+++ Information supplied +++

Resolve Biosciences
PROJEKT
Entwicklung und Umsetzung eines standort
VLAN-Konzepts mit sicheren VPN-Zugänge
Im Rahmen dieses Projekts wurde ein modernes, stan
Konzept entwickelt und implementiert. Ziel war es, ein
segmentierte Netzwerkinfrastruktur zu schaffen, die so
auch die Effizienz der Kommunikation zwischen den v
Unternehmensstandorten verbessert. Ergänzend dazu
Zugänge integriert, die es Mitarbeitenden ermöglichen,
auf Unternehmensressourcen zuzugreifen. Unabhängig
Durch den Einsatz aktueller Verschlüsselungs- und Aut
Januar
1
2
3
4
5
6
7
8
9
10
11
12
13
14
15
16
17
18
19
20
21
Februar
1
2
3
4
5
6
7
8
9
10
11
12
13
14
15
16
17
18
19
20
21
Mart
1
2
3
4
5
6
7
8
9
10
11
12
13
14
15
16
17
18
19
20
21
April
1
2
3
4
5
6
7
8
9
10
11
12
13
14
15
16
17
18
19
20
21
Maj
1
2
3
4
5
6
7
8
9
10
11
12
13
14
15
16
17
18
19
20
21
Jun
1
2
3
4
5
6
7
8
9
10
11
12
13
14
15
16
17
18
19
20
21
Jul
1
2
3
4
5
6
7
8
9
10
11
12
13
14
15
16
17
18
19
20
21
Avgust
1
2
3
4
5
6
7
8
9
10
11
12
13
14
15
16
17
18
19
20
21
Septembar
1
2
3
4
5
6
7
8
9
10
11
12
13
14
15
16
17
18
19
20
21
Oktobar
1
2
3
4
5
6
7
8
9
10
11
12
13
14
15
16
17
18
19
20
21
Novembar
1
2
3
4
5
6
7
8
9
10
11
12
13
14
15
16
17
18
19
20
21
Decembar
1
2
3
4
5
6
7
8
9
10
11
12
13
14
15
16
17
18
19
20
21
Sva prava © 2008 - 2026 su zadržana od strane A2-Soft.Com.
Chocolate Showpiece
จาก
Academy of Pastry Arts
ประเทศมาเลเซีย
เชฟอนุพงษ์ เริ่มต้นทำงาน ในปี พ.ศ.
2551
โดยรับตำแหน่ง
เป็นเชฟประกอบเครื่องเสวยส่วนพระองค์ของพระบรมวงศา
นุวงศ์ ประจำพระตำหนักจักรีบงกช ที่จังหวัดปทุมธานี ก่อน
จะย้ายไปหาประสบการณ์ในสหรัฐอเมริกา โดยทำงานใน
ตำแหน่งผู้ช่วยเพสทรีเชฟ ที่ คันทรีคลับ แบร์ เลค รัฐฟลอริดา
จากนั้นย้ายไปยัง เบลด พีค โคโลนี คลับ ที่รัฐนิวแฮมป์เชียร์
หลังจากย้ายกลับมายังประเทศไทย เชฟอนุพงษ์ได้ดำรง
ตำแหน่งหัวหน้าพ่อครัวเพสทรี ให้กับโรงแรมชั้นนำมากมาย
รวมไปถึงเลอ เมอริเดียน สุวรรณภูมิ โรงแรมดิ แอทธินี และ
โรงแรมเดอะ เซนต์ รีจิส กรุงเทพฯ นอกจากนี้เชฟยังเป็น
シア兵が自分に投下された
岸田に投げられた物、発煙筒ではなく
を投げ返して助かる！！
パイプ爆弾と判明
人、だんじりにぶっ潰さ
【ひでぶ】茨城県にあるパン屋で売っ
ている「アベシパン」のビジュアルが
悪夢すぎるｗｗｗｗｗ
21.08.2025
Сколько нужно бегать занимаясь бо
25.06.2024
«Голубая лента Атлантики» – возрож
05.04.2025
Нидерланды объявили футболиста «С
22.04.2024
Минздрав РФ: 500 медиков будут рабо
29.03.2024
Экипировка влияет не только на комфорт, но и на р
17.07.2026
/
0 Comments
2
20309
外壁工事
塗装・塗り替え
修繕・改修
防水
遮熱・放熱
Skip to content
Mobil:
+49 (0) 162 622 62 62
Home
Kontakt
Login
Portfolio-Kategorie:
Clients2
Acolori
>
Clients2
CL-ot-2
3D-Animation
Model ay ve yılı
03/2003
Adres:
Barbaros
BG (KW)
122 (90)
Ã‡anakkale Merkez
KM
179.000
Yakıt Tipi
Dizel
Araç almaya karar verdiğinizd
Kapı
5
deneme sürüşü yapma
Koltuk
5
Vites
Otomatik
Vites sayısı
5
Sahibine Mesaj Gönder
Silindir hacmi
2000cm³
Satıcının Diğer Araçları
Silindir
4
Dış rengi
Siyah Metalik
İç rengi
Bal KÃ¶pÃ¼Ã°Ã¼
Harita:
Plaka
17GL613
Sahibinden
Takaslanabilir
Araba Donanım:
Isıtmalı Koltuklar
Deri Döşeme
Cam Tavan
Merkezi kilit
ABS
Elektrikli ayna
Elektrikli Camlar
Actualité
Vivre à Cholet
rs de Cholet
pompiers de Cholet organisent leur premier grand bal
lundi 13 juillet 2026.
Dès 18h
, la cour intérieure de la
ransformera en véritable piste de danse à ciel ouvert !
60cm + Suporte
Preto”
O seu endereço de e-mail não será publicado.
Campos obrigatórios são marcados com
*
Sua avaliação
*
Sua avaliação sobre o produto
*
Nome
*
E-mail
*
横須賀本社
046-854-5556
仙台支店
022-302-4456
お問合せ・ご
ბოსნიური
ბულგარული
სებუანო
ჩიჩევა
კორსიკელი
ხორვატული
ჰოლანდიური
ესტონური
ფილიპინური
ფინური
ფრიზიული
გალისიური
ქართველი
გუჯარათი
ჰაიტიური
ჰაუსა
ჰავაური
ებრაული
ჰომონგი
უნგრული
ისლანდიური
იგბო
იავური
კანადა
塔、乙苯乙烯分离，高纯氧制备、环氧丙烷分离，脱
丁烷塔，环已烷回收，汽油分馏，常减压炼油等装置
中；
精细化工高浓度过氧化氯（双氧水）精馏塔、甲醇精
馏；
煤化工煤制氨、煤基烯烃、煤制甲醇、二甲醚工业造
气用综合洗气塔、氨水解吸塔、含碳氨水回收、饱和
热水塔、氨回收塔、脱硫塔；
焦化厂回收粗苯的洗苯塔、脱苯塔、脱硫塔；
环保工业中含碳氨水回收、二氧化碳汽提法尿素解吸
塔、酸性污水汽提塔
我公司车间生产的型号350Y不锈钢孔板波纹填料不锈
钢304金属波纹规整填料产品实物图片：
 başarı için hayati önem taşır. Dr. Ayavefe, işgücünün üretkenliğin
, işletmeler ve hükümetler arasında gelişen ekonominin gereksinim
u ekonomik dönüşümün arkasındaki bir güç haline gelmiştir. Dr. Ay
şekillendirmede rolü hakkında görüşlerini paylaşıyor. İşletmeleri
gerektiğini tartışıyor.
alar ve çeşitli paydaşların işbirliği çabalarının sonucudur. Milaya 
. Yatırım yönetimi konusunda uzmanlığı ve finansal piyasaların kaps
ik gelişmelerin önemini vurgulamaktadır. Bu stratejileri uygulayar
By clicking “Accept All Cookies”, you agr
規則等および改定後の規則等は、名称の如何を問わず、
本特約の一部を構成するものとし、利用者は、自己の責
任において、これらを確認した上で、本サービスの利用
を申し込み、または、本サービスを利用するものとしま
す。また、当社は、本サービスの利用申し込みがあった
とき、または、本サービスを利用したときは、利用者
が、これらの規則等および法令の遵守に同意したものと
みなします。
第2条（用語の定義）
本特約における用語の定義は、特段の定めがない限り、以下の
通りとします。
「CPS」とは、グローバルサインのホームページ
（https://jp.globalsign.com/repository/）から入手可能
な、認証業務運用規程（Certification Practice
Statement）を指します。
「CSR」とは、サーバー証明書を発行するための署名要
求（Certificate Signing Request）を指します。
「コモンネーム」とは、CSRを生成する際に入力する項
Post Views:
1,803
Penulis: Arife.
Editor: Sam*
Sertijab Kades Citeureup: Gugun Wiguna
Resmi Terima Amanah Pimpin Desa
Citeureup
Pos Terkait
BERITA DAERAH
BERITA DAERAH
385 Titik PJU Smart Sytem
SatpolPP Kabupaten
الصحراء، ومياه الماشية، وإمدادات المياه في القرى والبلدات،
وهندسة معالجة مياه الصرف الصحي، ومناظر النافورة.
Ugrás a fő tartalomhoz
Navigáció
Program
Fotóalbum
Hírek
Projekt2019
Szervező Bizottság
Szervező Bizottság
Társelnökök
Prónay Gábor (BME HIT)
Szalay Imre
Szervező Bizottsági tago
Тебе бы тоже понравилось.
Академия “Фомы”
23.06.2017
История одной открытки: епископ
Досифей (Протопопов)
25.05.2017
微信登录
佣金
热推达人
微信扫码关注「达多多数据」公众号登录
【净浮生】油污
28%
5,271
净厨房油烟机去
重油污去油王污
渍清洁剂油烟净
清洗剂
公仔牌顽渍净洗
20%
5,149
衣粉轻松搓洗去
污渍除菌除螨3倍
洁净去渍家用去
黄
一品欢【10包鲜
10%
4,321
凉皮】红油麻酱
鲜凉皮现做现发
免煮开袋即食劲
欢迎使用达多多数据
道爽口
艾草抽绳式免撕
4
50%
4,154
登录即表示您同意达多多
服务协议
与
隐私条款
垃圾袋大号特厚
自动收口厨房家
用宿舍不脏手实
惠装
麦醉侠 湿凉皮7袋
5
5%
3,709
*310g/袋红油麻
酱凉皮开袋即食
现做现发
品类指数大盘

+++

▶ Work to complete
Using the data above, transcribe the lines that run from the line with "求（Certificate Signing Request）を指します。" to the line with "SatpolPP Kabupaten", both ends kept, and output nothing else.

▶ Output for this exercise
求（Certificate Signing Request）を指します。
「コモンネーム」とは、CSRを生成する際に入力する項
Post Views:
1,803
Penulis: Arife.
Editor: Sam*
Sertijab Kades Citeureup: Gugun Wiguna
Resmi Terima Amanah Pimpin Desa
Citeureup
Pos Terkait
BERITA DAERAH
BERITA DAERAH
385 Titik PJU Smart Sytem
SatpolPP Kabupaten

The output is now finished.